Titles and Affiliations
Senior Research Scientist, Informatics Program
Boston Children’s Hospital
Assistant Professor of Pediatrics
Research area
Targeting deficiencies in DNA repair that can be exploited to treat aggressive breast cancers.
Impact
The goal of targeted therapy is to kill cancer cells without harming healthy cells and thereby reduce the risk that the patient will experience side effects from their cancer treatment. Tumor cells that have defects in DNA repair, and are thus unable to fix DNA damage, are good targets for drugs that cause DNA damage. BRCA-driven and some triple-negative breast cancers (TNBCs) harbor specific DNA repair defects that are targetable with a class of drugs called PARP inhibitors and DNA-damaging platinum-based drugs. Dr. Szallasi aims to develop and validate diagnostic tools to predict tumor response to therapy and to find new strategies to expand the use of PARP inhibitors and other DNA-damaging drugs to benefit more patients.
Progress Thus Far
Dr. Szallasi and his team found that breast cancers that harbor a defect in a type of DNA repair called nucleotide excision repair (NER) are particularly sensitive to cisplatin chemotherapy. This makes NER gene signatures a potential marker of tumors most likely to respond to this therapy. He and his team then combined two types of information—images of tumor tissue (histopathology) and measurements of proteins in the tumor (proteomics)—to better predict how tumors will respond to platinum-based chemotherapy. Using artificial intelligence (AI), the team found that analysis of both the images and protein data together was more accurate in predicting which cancers would resist platinum treatment compared to prediction from either type of data alone. Finally, the team found that BRCA2-mutant breast cancer is NER deficient and that the combination of PARP inhibitors and irofulven, a drug in a novel class of anti-tumor agents that inhibit DNA replication, shows a high level of therapeutic synergy. Since BRCA2-mutant breast cancers eventually progress on PARP inhibitors, this novel combination treatment may prove to be an effective treatment for such cases.
What’s next
Dr. Szallasi and his team will continue their work improving therapeutics targeting NER-deficient breast cancers and determine whether these tumors respond better to certain chemotherapies, like platinum-based drugs, or to irofulven and explore strategies to overcome PARP inhibitor resistance. They will also continue developing AI tools that combine tumor images and genetic data to predict how breast cancers respond to chemotherapy.
Biography
Zoltan Szallasi, MD received his Doctor of Medicine degree from the University of Medicine in Debrecen, Hungary, in 1988. He did postdoctoral research in molecular pharmacology of cancer at the National Cancer Institute. As a faculty member, first at the Uniformed Services University of Health Sciences and currently at Boston Children’s Hospital and Harvard Medical School, he has become active in the high throughput analysis of breast cancer. He has published over 100 peer-reviewed articles, mainly on the molecular pharmacology and high throughput analysis of cancer.
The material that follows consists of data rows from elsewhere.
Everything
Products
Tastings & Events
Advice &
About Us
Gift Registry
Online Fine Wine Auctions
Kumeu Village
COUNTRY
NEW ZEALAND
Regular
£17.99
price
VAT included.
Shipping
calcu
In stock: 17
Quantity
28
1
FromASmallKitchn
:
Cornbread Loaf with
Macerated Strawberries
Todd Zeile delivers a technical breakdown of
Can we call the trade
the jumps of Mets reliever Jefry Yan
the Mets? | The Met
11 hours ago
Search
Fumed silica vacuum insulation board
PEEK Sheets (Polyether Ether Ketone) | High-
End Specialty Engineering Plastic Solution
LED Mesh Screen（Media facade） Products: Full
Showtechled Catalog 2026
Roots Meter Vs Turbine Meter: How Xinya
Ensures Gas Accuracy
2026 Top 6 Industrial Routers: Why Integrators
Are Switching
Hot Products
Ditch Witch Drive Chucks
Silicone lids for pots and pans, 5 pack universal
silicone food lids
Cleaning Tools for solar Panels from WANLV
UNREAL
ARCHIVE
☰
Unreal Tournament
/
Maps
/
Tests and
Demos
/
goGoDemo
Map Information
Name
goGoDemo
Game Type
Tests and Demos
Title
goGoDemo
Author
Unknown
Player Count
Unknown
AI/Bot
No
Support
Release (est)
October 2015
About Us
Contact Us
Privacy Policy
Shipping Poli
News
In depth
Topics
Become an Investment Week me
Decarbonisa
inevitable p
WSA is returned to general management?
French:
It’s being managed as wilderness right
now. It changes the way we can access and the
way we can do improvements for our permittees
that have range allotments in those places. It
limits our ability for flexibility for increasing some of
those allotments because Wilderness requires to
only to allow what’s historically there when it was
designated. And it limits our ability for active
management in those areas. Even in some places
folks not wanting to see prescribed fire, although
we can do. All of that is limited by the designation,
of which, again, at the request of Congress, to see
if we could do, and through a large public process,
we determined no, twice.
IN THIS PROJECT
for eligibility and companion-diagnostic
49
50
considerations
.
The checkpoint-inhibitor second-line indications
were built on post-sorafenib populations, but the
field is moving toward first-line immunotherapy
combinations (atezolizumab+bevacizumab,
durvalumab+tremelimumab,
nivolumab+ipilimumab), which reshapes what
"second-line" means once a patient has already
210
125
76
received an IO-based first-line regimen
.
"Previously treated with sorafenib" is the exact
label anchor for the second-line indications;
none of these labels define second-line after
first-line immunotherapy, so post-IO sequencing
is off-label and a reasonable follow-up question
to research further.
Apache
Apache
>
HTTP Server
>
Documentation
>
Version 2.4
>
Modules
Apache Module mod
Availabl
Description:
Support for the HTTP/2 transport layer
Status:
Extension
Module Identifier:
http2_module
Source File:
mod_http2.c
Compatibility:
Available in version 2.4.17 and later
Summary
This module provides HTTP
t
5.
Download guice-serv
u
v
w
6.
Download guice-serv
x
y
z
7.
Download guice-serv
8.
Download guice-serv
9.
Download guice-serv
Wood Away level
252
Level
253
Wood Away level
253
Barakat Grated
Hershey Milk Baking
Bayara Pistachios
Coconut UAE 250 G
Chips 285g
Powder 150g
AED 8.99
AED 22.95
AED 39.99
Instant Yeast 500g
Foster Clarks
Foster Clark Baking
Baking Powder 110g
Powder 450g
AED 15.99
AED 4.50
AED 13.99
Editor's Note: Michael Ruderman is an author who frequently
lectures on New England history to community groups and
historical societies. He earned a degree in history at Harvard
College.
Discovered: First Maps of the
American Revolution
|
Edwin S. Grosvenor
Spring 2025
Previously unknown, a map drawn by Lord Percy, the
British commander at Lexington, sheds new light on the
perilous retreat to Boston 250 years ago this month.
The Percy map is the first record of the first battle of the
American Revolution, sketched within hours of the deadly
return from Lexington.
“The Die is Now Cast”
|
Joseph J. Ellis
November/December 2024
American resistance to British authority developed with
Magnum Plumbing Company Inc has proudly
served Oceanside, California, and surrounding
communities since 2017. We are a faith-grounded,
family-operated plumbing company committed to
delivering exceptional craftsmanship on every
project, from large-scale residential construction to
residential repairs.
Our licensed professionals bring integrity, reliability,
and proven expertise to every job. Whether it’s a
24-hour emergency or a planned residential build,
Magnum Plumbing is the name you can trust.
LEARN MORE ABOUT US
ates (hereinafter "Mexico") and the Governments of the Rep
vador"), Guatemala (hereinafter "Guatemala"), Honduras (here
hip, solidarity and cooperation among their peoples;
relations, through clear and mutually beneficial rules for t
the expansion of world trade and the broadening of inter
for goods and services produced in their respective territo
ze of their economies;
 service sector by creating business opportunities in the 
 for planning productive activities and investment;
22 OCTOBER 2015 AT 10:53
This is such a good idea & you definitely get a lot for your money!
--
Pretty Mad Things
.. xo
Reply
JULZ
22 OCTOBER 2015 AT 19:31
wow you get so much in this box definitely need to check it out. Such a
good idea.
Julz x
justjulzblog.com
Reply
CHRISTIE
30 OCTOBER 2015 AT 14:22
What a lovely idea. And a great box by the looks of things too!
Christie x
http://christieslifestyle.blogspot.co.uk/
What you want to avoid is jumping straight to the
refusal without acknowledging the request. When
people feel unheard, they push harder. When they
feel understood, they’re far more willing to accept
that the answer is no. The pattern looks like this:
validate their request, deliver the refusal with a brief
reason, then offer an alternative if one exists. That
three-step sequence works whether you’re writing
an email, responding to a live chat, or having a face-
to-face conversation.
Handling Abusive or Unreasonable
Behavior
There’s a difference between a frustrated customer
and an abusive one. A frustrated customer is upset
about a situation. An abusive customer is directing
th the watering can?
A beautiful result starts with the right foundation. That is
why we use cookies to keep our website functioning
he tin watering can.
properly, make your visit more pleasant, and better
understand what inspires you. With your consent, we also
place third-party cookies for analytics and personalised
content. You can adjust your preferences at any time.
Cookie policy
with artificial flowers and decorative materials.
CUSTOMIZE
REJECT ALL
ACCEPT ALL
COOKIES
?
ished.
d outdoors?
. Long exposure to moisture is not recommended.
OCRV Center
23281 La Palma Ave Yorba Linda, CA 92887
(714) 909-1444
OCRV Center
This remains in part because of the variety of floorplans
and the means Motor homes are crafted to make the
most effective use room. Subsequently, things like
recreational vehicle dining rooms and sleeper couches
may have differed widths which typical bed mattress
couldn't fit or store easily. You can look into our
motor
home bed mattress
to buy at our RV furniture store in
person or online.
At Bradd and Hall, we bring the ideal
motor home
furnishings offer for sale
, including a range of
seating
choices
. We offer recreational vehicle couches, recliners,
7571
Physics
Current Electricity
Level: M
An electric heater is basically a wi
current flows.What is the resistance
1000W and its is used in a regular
Dr. Szallasi’s group is interested in the application of high throughput measurements for cancer research. They implemented several methods that increased the reliability of microarray and next generation sequencing measurements. They are also interested in approaches that combine genomic scale measurements in a manner that describe essential cancer biology in a robust fashion. Dr. Szallasi is currently developing methods that determine and quantify specific DNA repair pathway aberrations in human tumor biopsies. This work led to a DNA aberration profile-based method that predicts response to platinum-based therapy with high accuracy, and which is currently in the final stages of comprehensive clinical validation.